The variant m.4216T>C, a key SNP for defining the JT macro-haplogroup [34
], leads to a non-synonymous amino acid change in the mtDNA MT-ND1
gene encoding NADH:Ubiquinone oxidoreductase core subunit 1 (p.MT-ND1), one of the components of the mitochondrial respiratory complex I. Electrons coming from glucose metabolism through glycolysis and the Krebs cycle are principally stored in NADH for ATP production and oxygen reduction. It has been proposed that hyperglycaemia can increase the production of the complex I substrate NADH [35
]. Overproduction of NADH leads to an electron pressure on the mitochondrial electron transport chain that drives to an increase in electron leakage and the subsequent high production of reactive oxygen species (ROS) [36
]. As the major enzyme implicated in NADH recycling, mitochondrial complex I impairment can lead to further increased levels of NADH [38
], with the following enhancement of ROS. Altogether these mechanisms will induce oxidative stress, which has been widely reported as a central player in the development of insulin resistance, pancreatic β-cells dysfunction, and finally, type 2 diabetes [39
]. A recent study has demonstrated that pharmacological inhibition of complex I of mitochondrial electron transport chain improves glucose homeostasis and ameliorates hyperglycaemia [42
]. Our findings bring us to hypothesize that variant m.4216T>C results in aberrant activity of complex I that, under diabetic conditions, leads to poorer glycaemic control. For this reason, we suggest that inhibitors of complex I—such as metformin and thiazolidinediones [43
]—may be adequate drugs for the treatment of T2D patients belonging to the JT haplogroup.

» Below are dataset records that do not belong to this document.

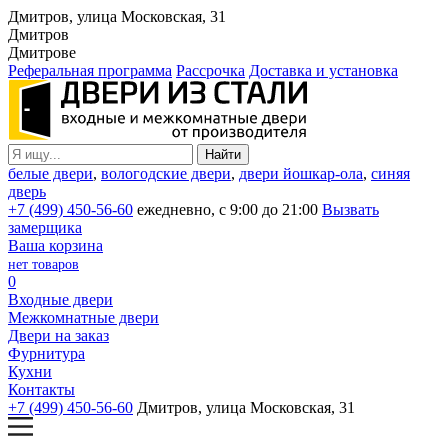
Дмитров, улица Московская, 31
Дмитров
Дмитрове
Реферальная программа
Рассрочка
Доставка и установка
белые двери
,
вологодские двери
,
двери йошкар-ола
,
синяя
дверь
+7 (499) 450-56-60
ежедневно, с 9:00 до 21:00
Вызвать
замерщика
Ваша корзина
нет товаров
0
Входные двери
Межкомнатные двери
Двери на заказ
Фурнитура
Кухни
Контакты
+7 (499) 450-56-60
Дмитров, улица Московская, 31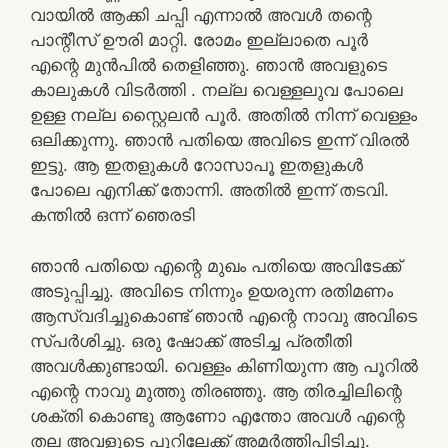
വായിൽ ആക്കി ചപ്പി എന്നാൽ അവൾ തന്റെ
പാന്റീസ് ഊരി മാറ്റി. രോമം ഇല്ലാതെ പൂർ
എന്റെ മുൻപിൽ തെളിഞ്ഞു. ഞാൻ അവളുടെ
കാലുകൾ വിടർത്തി . നല്ല വെള്ളലുവ പോലെ
ഉള്ള നല്ല സ്റ്റൈലൻ പൂർ. അതിൽ നിന്ന് വെള്ളം
ഒലിക്കുന്നു. ഞാൻ പതിയെ അവിടെ ഇന്ന് വിരൽ
ഇട്ടു. ആ ഇതളുകൾ റോസാപൂ ഇതളുകൾ
പോലെ എനിക്ക് തോന്നി. അതിൽ ഇന്ന് തടവി.
കന്തിൽ ഒന്ന് ഞെരടി
ഞാൻ പതിയെ എന്റെ മുഖം പതിയെ അവിടേക്ക്
അടുപ്പിച്ചു. അവിടെ നിന്നും ഉയരുന്ന രതിമണം
ആസ്വദിച്ചുകൊണ്ട് ഞാൻ എന്റെ നാവു അവിടെ
സ്പർശിച്ചു. ഒരു ഷോക്ക് അടിച്ച പ്രതീതി
അവൾക്കുണ്ടായി. വെള്ളം കിണിയുന്ന ആ പൂറിൽ
എന്റെ നാവു മുത്തു തിരഞ്ഞു. ആ തിരച്ചിലിന്റെ
ശക്തി കൊണ്ടു ആണോ എന്തോ അവൾ എന്റെ
തല അവളുടെ പൂറിലേക്ക് അമർത്തിപിടിച്ചു.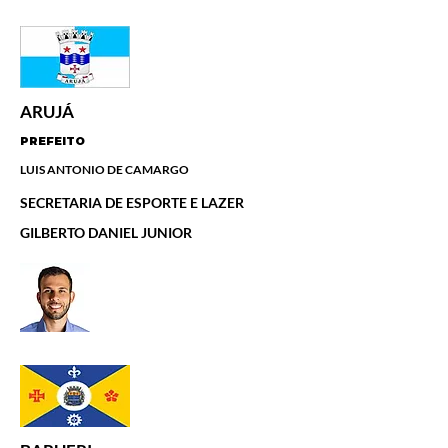
ARUJÁ
PREFEITO
LUIS ANTONIO DE CAMARGO
SECRETARIA DE ESPORTE E LAZER
GILBERTO DANIEL JUNIOR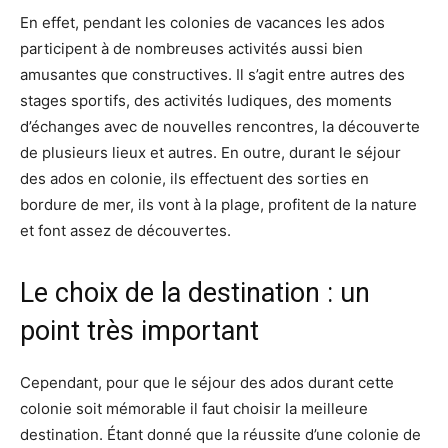
En effet, pendant les colonies de vacances les ados
participent à de nombreuses activités aussi bien
amusantes que constructives. Il s’agit entre autres des
stages sportifs, des activités ludiques, des moments
d’échanges avec de nouvelles rencontres, la découverte
de plusieurs lieux et autres. En outre, durant le séjour
des ados en colonie, ils effectuent des sorties en
bordure de mer, ils vont à la plage, profitent de la nature
et font assez de découvertes.
Le choix de la destination : un
point très important
Cependant, pour que le séjour des ados durant cette
colonie soit mémorable il faut choisir la meilleure
destination. Étant donné que la réussite d’une colonie de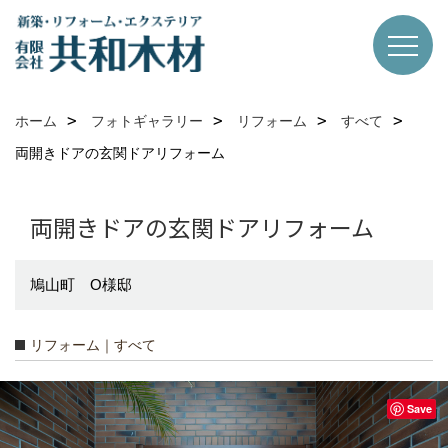
ホーム
フォトギャラリー
リフォーム
すべて
両開きドアの玄関ドアリフォーム
両開きドアの玄関ドアリフォーム
鳩山町 O様邸
リフォーム｜すべて
Save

Both hyperglycaemia and excessive oxidative stress are well known to be involved in the development of diabetic vascular complications [44
], including microvascular complications such as nephropathy [46
]. The kidney is especially vulnerable to the damage produced by hyperglycaemia-induced oxidative stress; in fact said damage has been suggested as an important mechanism involved in the pathogenesis of tubular and glomerular abnormalities [46
The present study has some limitations in terms of statistical power. We did not perform a previous sample size estimation due to the lack of studies addressing the role of the haplogroups here studied (HV, JT, U, and others) on metabolic control and renal function. However, we consider that our study has enough power for reaching statistically significant differences among different haplogroups in the diabetic population. Nevertheless, researches in larger populations will serve to confirm these results.

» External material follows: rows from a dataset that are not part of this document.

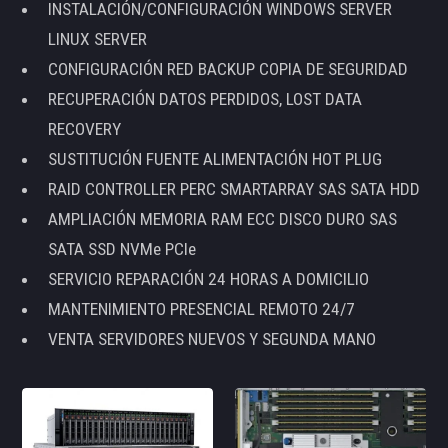
INSTALACIÓN/CONFIGURACIÓN WINDOWS SERVER
LINUX SERVER
CONFIGURACIÓN RED BACKUP COPIA DE SEGURIDAD
RECUPERACIÓN DATOS PERDIDOS, LOST DATA
RECOVERY
SUSTITUCIÓN FUENTE ALIMENTACIÓN HOT PLUG
RAID CONTROLLER PERC SMARTARRAY SAS SATA HDD
AMPLIACIÓN MEMORIA RAM ECC DISCO DURO SAS
SATA SSD NVMe PCIe
SERVICIO REPARACIÓN 24 HORAS A DOMICILIO
MANTENIMIENTO PRESENCIAL REMOTO 24/7
VENTA SERVIDORES NUEVOS Y SEGUNDA MANO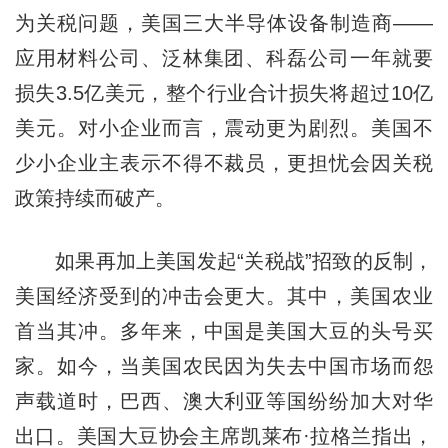
为关税问题，美国三大半导体设备制造商——
应用材料公司、泛林集团、科磊公司一年就要
损失3.5亿美元，整个行业合计损失将超过10亿
美元。对小企业而言，震动更为剧烈。美国不
少小企业主表示不得不裁员，更担忧会因关税
政策持续而破产。
如果再加上美国发起“关税战”招致的反制，
美国经济受到的冲击会更大。其中，美国农业
首当其冲。多年来，中国是美国大豆的头号买
家。如今，当美国农民因为失去中国市场而怨
声载道时，巴西、澳大利亚等国纷纷加大对华
出口。美国大豆协会主席凯莱布·拉格兰指出，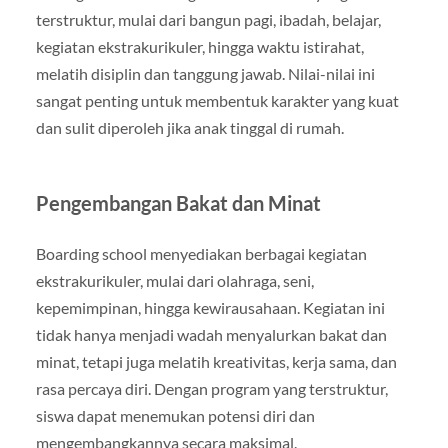
terstruktur, mulai dari bangun pagi, ibadah, belajar,
kegiatan ekstrakurikuler, hingga waktu istirahat,
melatih disiplin dan tanggung jawab. Nilai-nilai ini
sangat penting untuk membentuk karakter yang kuat
dan sulit diperoleh jika anak tinggal di rumah.
Pengembangan Bakat dan Minat
Boarding school menyediakan berbagai kegiatan
ekstrakurikuler, mulai dari olahraga, seni,
kepemimpinan, hingga kewirausahaan. Kegiatan ini
tidak hanya menjadi wadah menyalurkan bakat dan
minat, tetapi juga melatih kreativitas, kerja sama, dan
rasa percaya diri. Dengan program yang terstruktur,
siswa dapat menemukan potensi diri dan
mengembangkannya secara maksimal.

Together, this evidence leads us to hypothesize that the JT haplogroup (in particular, change at position 4216 of the mtDNA) might result in a poorer glycaemic control in type 2 diabetic patients, thus contributing to the development of diabetic nephropathy. Future studies with a larger sample size would help to confirm our results and, if corroborated, haplogroup screening in recently diagnosed T2D patients might be suggested as a way of predicting disease progression and choosing the most adequate clinical treatment for avoiding macro and microvascular-associated complications.